* [THE PROBLEM]: Output the entries that follow character for character. Leave every image out.

* [RECORDS SHOWN]:
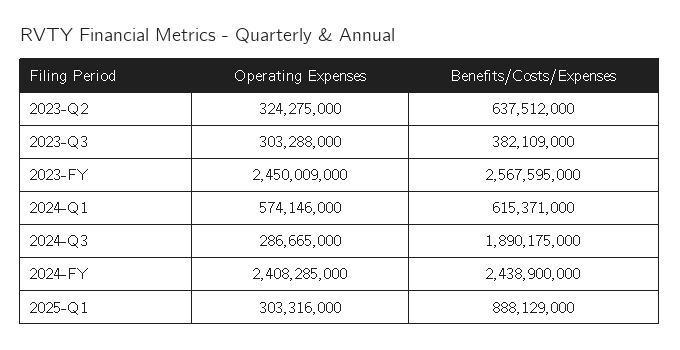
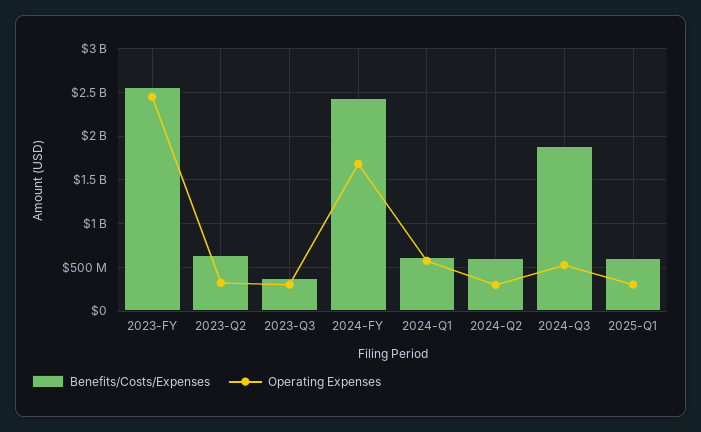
  {
    "Operating Expenses": {
      "2023-Q2": 324275000,
      "2023-Q3": 303288000,
      "2023-FY": 2450009000,
      "2024-Q1": 574146000,
-     "2024-Q3": 286665000,
+     "2024-Q3": 500000000,
-     "2024-FY": 2408285000,
+     "2024-FY": 1700000000,
-     "2025-Q1": 303316000
+     "2025-Q1": 303316000,
+     "2024-Q2": 300000000
    },
    "Benefits/Costs/Expenses": {
      "2023-Q2": 637512000,
      "2023-Q3": 382109000,
      "2023-FY": 2567595000,
      "2024-Q1": 615371000,
      "2024-Q3": 1890175000,
      "2024-FY": 2438900000,
-     "2025-Q1": 888129000
+     "2025-Q1": 600000000,
+     "2024-Q2": 600000000
    }
  }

* [RESPONSE]:
  {
    "Operating Expenses": {
      "2023-Q2": 324275000,
      "2023-Q3": 303288000,
      "2023-FY": 2450009000,
      "2024-Q1": 574146000,
-     "2024-Q3": 286665000,
+     "2024-Q3": 500000000,
-     "2024-FY": 2408285000,
+     "2024-FY": 1700000000,
-     "2025-Q1": 303316000
+     "2025-Q1": 303316000,
+     "2024-Q2": 300000000
    },
    "Benefits/Costs/Expenses": {
      "2023-Q2": 637512000,
      "2023-Q3": 382109000,
      "2023-FY": 2567595000,
      "2024-Q1": 615371000,
      "2024-Q3": 1890175000,
      "2024-FY": 2438900000,
-     "2025-Q1": 888129000
+     "2025-Q1": 600000000,
+     "2024-Q2": 600000000
    }
  }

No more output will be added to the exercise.